Plaintiff failed to raise any issue of fact whether LMDC had a duty to maintain the ramp. Under the lease between landlord Park Towers and tenant LMDC, only Park Towers is required to "keep the entrances, exits, steps and walkways leading to and from the Building and the Demised Premises clean, free from ice, snow and other hazards." The lease does not limit Park Towers' responsibility to business hours or require LMDC, or other tenants who used this shared ramp, to remove ice or snow from the ramp when Park Towers' employees have not done so before LMDC opens in the early morning (see Vivas v VNO Bruckner Plaza LLC, 113 AD3d 401, 402 [1st Dept 2014]; Figueroa v Tso, 251 AD2d 959 [3d Dept 1998]).

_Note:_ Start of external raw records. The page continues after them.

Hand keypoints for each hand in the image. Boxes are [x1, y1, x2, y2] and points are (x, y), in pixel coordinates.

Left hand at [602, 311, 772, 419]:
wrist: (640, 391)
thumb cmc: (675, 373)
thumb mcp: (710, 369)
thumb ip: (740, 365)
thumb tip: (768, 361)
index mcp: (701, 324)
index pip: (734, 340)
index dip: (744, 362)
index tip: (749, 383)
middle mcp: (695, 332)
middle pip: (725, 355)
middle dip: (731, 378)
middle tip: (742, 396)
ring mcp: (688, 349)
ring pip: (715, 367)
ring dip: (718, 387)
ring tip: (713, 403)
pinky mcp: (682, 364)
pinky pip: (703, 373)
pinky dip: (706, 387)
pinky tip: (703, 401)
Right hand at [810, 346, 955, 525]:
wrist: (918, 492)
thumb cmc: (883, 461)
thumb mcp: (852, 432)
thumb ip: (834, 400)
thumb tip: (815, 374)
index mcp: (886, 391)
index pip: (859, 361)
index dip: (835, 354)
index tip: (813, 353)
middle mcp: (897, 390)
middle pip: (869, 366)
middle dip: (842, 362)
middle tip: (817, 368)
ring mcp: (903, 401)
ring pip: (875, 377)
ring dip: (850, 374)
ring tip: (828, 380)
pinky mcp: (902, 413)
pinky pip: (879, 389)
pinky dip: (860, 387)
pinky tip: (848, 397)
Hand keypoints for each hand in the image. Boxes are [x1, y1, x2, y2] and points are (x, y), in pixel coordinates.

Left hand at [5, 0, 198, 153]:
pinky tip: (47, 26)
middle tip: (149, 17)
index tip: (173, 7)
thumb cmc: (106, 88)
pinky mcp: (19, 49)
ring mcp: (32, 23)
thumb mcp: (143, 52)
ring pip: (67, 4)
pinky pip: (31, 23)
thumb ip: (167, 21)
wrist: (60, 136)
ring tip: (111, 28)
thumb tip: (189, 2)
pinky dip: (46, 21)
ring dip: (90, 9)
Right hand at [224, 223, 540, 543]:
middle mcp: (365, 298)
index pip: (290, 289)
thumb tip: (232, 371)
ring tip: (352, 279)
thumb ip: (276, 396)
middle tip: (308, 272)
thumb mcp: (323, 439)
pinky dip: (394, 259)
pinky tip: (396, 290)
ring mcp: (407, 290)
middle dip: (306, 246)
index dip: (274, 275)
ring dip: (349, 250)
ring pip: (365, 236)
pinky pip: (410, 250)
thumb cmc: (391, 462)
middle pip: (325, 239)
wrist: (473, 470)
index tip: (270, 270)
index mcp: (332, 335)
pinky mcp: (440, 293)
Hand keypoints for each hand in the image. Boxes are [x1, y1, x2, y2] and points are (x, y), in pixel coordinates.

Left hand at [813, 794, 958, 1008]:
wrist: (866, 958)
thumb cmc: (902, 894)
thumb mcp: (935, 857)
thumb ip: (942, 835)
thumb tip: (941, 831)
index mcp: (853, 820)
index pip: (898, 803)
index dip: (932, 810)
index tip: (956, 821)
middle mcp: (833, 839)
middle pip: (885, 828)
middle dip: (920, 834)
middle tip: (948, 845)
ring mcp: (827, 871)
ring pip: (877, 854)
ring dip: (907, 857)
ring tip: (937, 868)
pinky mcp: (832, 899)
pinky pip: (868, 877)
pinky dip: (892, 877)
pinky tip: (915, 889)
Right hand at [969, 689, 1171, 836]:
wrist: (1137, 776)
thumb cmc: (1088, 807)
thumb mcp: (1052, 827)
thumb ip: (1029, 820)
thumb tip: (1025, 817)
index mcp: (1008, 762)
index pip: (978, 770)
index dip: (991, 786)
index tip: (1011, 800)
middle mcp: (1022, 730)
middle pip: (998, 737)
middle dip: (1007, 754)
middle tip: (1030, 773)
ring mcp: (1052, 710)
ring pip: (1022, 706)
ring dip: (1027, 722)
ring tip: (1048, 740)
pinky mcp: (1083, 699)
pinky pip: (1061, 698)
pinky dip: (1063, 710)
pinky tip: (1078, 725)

Plaintiff argues that because some of LMDC's dialysis patients have limited mobility and need to use the ramp to reach LMDC's office, the doctrine of special use requires LMDC to maintain the ramp. Assuming the doctrine could apply here, the record shows that aside from other businesses in the plaza using the ramp, not just LMDC, there is no showing that LMDC altered the ramp or installed any devices to accommodate its patients. Thus, LMDC did not derive any special benefit from the ramp (see Lebron v City of New York, 144 AD3d 566 [1st Dept 2016]; Trent-Clark v City of New York, 114 AD3d 558, 559 [1st Dept 2014]; cf. LaRosa v Corner Locations, II, L.P., 169 AD3d 512, 513 [1st Dept 2019] [question of fact whether tenant made special use of sidewalk cellar door that was expressly part of the leased premises]; Weiskopf v City of New York, 5 AD3d 202, 203 [1st Dept 2004] [installation subway entrance substructure constituted special use by transit authority]).
THIS CONSTITUTES THE DECISION AND ORDER OF THE SUPREME COURT, APPELLATE DIVISION, FIRST DEPARTMENT.